I have a couple 1050's, a 650, and a 550.

I use the 1050's the most. If you are getting just one, the 1050 has the easiest change over of priming system, and is also compatible with going to a hydraulic automation if that might be your goal. The 1050 does not require a push- pull motion, its just pull (for seating primers) The rest require you to push the handle to seat the primer, then pull for the rest of the actions.

I haven't gotten a case feeder for the 550, but that is often what I will do low volume progressive loading on. The 550 case feed is for pistol calibers only, though.

I hate the 650's primer system- it seems to jam a lot for me. That said, its what I load .45-70 on as I got a conversion kit back when for that.

A side benefit of the 1050 is that you can swage out crimp from military brass on it. I have mine backed out on one of the machines because it can be a bit touchy, and besides I don't load any large primer milsurp cases.

The 550 I have loaded .223-.416 rigby on, and its really the most versatile of their machines.

So it kind of depends on what you mean by high volume. If you have the supplies, I have done 10,000 rounds of 9mm in a (long) day with the 1050. (I have a primer tube auto loader also) but beware that you do need to periodically reset the machine when you make those kinds of runs.
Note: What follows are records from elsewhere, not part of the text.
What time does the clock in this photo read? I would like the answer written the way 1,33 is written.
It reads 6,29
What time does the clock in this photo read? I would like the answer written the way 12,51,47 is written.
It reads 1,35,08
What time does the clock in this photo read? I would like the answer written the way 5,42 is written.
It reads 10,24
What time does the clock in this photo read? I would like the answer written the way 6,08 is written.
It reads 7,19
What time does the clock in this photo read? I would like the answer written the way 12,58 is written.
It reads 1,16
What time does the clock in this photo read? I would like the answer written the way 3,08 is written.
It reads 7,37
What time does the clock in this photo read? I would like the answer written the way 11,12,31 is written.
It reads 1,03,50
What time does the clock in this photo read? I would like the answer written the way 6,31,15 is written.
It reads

The 550 is under $500 (without dies) with a caliber conversion costing about $50

The 750 is ready to go for .223 $1500 The press absent casefeeder, etc. is $650
conversions cost around $90

The 1050 is $1900 but has the casefeeder. (you do need different plates for that depending on what you are loading- you need a large pistol and small rifle with what you mention.)

Cartridge conversions are $130 for pistol, can be up to $180 for some rifle calibers)

Another point is their no BS warranty does not apply to the 1050, as its a "production" machine, although they do do most stuff for free...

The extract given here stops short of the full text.